### [RECORDS SUPPLIED]
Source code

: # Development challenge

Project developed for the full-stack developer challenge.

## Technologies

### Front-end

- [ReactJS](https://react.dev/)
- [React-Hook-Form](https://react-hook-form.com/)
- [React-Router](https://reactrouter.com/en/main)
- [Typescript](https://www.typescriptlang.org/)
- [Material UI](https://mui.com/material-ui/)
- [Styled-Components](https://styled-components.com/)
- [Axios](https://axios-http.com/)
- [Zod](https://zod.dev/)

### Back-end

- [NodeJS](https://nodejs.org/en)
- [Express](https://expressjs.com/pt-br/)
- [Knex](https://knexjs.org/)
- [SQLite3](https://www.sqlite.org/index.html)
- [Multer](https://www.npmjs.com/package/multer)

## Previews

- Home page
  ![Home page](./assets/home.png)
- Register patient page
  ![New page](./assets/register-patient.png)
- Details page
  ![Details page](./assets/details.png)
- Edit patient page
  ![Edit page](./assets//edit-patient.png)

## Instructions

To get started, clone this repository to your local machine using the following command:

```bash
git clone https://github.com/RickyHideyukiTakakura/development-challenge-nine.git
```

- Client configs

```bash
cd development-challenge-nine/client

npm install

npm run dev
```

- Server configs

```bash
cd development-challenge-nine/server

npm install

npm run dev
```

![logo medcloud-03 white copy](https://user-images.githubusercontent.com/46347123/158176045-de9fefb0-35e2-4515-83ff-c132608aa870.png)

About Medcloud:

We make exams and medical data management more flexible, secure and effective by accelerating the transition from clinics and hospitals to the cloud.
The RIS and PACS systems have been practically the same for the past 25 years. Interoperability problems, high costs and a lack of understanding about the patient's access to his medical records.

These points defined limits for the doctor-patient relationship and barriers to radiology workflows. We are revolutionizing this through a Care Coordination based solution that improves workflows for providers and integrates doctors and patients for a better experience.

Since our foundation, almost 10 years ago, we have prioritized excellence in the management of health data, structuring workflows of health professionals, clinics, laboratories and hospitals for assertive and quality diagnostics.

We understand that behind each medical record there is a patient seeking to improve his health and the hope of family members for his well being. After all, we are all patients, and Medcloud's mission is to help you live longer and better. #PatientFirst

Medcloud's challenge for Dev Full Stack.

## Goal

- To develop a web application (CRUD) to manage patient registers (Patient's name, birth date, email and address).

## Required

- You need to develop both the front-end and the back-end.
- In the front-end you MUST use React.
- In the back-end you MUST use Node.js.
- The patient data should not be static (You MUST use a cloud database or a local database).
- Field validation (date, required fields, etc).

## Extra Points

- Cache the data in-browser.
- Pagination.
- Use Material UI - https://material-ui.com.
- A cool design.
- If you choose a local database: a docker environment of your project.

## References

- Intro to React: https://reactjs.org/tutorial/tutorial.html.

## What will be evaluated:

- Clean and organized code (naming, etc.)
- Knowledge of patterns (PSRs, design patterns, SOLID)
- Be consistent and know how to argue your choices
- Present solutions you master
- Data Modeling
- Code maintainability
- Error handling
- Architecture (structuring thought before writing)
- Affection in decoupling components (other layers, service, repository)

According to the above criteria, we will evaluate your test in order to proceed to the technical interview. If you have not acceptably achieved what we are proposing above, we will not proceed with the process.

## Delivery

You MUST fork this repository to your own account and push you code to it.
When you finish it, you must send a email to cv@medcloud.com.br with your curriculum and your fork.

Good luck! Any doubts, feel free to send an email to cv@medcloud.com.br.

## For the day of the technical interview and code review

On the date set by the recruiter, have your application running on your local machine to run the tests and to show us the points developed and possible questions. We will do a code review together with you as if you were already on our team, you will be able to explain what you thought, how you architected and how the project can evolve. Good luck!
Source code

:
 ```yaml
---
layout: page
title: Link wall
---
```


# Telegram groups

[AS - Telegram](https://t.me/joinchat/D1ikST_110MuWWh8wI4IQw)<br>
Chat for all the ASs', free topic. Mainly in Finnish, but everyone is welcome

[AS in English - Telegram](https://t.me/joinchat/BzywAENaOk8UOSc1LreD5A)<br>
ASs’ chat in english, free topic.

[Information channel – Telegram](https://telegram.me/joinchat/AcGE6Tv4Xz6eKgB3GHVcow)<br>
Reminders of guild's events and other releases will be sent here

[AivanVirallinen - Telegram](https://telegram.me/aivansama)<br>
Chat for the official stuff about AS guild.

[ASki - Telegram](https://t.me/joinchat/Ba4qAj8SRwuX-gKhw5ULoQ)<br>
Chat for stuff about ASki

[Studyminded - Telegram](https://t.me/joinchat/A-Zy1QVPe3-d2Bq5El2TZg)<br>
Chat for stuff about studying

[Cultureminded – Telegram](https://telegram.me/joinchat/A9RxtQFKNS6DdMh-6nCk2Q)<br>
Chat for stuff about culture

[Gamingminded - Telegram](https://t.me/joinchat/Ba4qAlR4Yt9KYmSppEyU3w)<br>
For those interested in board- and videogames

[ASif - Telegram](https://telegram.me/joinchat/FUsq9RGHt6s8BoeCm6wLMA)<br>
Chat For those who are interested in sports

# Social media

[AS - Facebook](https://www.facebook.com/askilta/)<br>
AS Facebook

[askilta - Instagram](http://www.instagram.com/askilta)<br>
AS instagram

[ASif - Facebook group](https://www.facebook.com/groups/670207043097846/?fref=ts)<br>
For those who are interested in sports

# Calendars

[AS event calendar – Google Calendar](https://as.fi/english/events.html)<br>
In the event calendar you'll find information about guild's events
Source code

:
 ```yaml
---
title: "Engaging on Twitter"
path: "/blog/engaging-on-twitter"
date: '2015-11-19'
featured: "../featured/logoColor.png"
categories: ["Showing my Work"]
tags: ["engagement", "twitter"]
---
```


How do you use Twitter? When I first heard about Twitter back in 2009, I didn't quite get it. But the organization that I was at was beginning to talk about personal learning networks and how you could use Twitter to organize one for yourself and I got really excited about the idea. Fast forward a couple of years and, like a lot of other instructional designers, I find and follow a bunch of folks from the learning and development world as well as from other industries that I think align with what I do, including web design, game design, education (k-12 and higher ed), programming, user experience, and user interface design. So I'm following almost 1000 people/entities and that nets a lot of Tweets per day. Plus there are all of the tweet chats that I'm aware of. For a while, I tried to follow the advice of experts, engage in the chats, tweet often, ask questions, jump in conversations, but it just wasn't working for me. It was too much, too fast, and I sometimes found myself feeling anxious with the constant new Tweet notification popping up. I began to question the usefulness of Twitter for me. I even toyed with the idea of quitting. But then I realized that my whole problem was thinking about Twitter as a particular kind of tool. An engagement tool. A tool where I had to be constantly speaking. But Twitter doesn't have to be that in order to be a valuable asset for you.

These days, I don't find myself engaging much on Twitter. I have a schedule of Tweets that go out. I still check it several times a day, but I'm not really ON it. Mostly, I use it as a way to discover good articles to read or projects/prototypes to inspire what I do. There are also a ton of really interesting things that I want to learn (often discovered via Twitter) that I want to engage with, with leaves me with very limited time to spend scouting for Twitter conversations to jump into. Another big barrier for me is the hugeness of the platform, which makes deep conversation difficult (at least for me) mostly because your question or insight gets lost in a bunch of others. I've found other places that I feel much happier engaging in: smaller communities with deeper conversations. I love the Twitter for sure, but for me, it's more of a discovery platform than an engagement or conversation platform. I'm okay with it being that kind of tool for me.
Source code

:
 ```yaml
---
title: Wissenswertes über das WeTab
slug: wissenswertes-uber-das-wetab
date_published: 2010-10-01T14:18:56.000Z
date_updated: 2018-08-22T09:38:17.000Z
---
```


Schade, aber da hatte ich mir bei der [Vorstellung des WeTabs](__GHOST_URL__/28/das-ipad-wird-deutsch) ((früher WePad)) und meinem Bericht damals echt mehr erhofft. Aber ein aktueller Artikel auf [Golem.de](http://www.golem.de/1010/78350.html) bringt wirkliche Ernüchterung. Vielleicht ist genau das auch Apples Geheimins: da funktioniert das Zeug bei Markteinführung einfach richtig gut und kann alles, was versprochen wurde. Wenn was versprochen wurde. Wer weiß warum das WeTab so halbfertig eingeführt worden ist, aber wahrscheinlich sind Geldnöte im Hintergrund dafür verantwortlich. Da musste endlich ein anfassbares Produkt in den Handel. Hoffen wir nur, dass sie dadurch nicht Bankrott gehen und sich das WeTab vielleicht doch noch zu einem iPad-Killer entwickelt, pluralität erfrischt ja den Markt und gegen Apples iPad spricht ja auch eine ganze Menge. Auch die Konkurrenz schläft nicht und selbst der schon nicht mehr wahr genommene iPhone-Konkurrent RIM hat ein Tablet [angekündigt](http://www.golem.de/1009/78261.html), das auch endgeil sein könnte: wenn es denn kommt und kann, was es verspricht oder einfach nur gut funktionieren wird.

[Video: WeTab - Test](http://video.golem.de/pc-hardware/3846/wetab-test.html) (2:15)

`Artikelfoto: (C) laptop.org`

### [PROBLEM TO WORK ON]
Write down again, exactly as given, only the lines above that fall from the line with "- Pagination." to the line with "## For the day", inclusive.

### [THE COMPLETED TASK]
- Pagination.
- Use Material UI - https://material-ui.com.
- A cool design.
- If you choose a local database: a docker environment of your project.

## References

- Intro to React: https://reactjs.org/tutorial/tutorial.html.

## What will be evaluated:

- Clean and organized code (naming, etc.)
- Knowledge of patterns (PSRs, design patterns, SOLID)
- Be consistent and know how to argue your choices
- Present solutions you master
- Data Modeling
- Code maintainability
- Error handling
- Architecture (structuring thought before writing)
- Affection in decoupling components (other layers, service, repository)

According to the above criteria, we will evaluate your test in order to proceed to the technical interview. If you have not acceptably achieved what we are proposing above, we will not proceed with the process.

## Delivery

You MUST fork this repository to your own account and push you code to it.
When you finish it, you must send a email to cv@medcloud.com.br with your curriculum and your fork.

Good luck! Any doubts, feel free to send an email to cv@medcloud.com.br.

## For the day of the technical interview and code review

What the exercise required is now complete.